Sprache als Medium betrachtet ist nichts anderes als ein Kodierungsystem für Informationen: Wörter werden mit Bedeutungen aufgeladen und Wörter bestehen wiederum aus einer Aneinanderreihung von Buchstaben. Diese sind, wenn man so möchte, der Quellcode, die Grundlage der Kodierung. Dieses Prinzip hat sich seit der Erfindung der Schrift nicht verändert und dient seitdem den Menschen als wichtigstes Kommunikationsmittel überhaupt. Diese Arbeit überprüft, ob dieses System auch mit Farben funktioniert.
Ausgehend vom Begriff »Bahnhof Köthen«, der eine historisch wichtige Bahnstrecken-Kreuzung in Deutschland darstellt, hat diese letzte Arbeit Verkehrsknotenpunkte im Blick. Es gibt eine Vielzahl unterschiedlichster Varianten von Autobahnkreuzungen, dahinter steckt eine regelrechte Wissenschaft, inklusive Stauforschern und Meisterarchitekten.

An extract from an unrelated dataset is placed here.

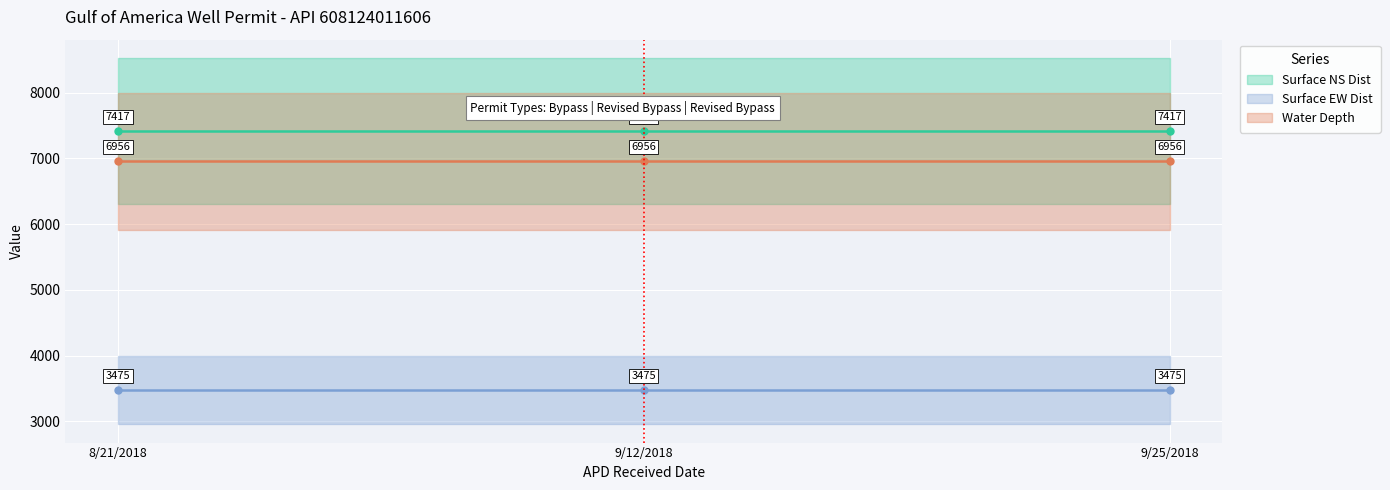

Reading left to right, what are all the values shown in this chart?

Surface NS Dist: 7417	7417	7417
Surface EW Dist: 3475	3475	3475
Water Depth: 6956	6956	6956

Den Abschluss dieses Projektes bildet ein Konzept für ein alternatives Leitsystem, das Menschen durch »Kleeblätter«, »Malteserkreuze« oder »Turbinen« leiten soll.
Die entstandenen Artefakte und die gesammelten Erkenntnisse bilden einen schönen Gegensatz zu unserem sonst sehr strategischen Vorgehen. Wir haben uns fest vorgenommen, den in diesem Projekt angewendeten Aspekt des experimentellen Vorgehens mehr in unsere alltägliche Arbeit einfließen zu lassen, um unseren Output an Ideen zu erweitern.
Ergänzend zu Bildern und Texten über den kreativen Prozess enthält jedes Projekt ein separates Heft mit zehn Fragen an uns selbst. Die Beantwortung der Fragen dient uns selbst zur präzisen Reflexion des Vorgangs.